Posted May 14th 2008 7:36PM by JJ Cooper
Filed under: Steelers, AFC North, Pittsburgh
Back when the Jaguars were establishing themselves, it sometimes seemed like they were copying the Steelers. They emphasized line play and a power running game, they swiped away Steelers Pro Bowlers Leon Searcy and Carnell Lake in free agency, and seemingly every year they would snag a waived Steeler just before a key Jaguars-Steelers game.
Now Pittsburgh is returning the favor.
After watching the Jaguars' two-headed monster of a running game run over the Steelers three times in this past two years, the Steelers decided they needed a combo-pack of their own. The Steelers haven't added teal to the team colors of black and gold, but if everything goes right, Rashard Mendenhall and Willie Parker will give the Steelers a pair of backs like Fred Taylor and Maurice Jones-Drew.
By drafting Mendehall, Pittsburgh not only has an effective backup to Willie Parker, they also have a back who hopefully will allow Parker to avoid the "stuffed for no gain" carries that have been as much a part of his career as the 40+-yard scamper.
The best case scenario for the Steelers is that the addition of Mendenhall will work just as adding Jones-Drew did for the Jaguars--by taking carries off of Fred Taylor, it ended up making him a better back. Taylor is bigger than Willie Parker, but both of them are big-play threats. In Taylor's case, adding Jones-Drew to take some of the pounding between the tackles has helped extend his career.
It's not like Taylor was washed up when the Jaguars drafted Jones-Drew, but it would have been hard to imagine that they would share the carries as effectively as they have.
Before Jones-Drew arrived, Taylor averaged around 290 carries a year, when he survived a full season--he'd missed at least two games in six of his first eight seasons. Now when he was healthy, he was usually one of the better backs in the league, but he's been better since Jones-Drew arrived. Taylor's carries per game have dropped from 18.4 to 15.2. His production, however, has barely diminished. He's rushed for more than 1,100 yards in each of the past two seasons, and has set career highs for yards per carry in each of the past two seasons.
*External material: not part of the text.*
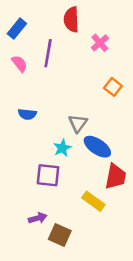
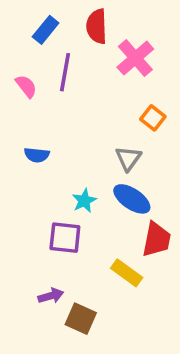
blue rectangle: (17, 29) -> (46, 30), moved
pink cross: (100, 43) -> (135, 58), size x1.5
gray triangle: (78, 123) -> (128, 158), moved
When Parker farmed out the tough inside yards to Jerome Bettis in 2005, he averaged a sparkling 4.7 yards per carry. In the two years since as Parker's carries have gone up, he's watched his yards per carry dip to 4.4 (2006) and 4.1 (2007). Hopefully adding Mendenhall should get that trend headed back in the right direction in 2008.
Since Jones-Drew joined the team in 2006, Taylor has put together two of the best seasons of his career, even though he's on the wrong side of 30. He's topped 5.0 yards per carry in 2006 and 2007, something he had never done before, and he's still scoring just as many touchdowns as he did before Jones-Drew arrived.
Now Mendenhall can do the same thing for Parker. Parker may finish next season with a few less yards than he had in 2007, but he should be more productive on a per-carry basis. And hopefully it will add a couple of years to the end of his career as well.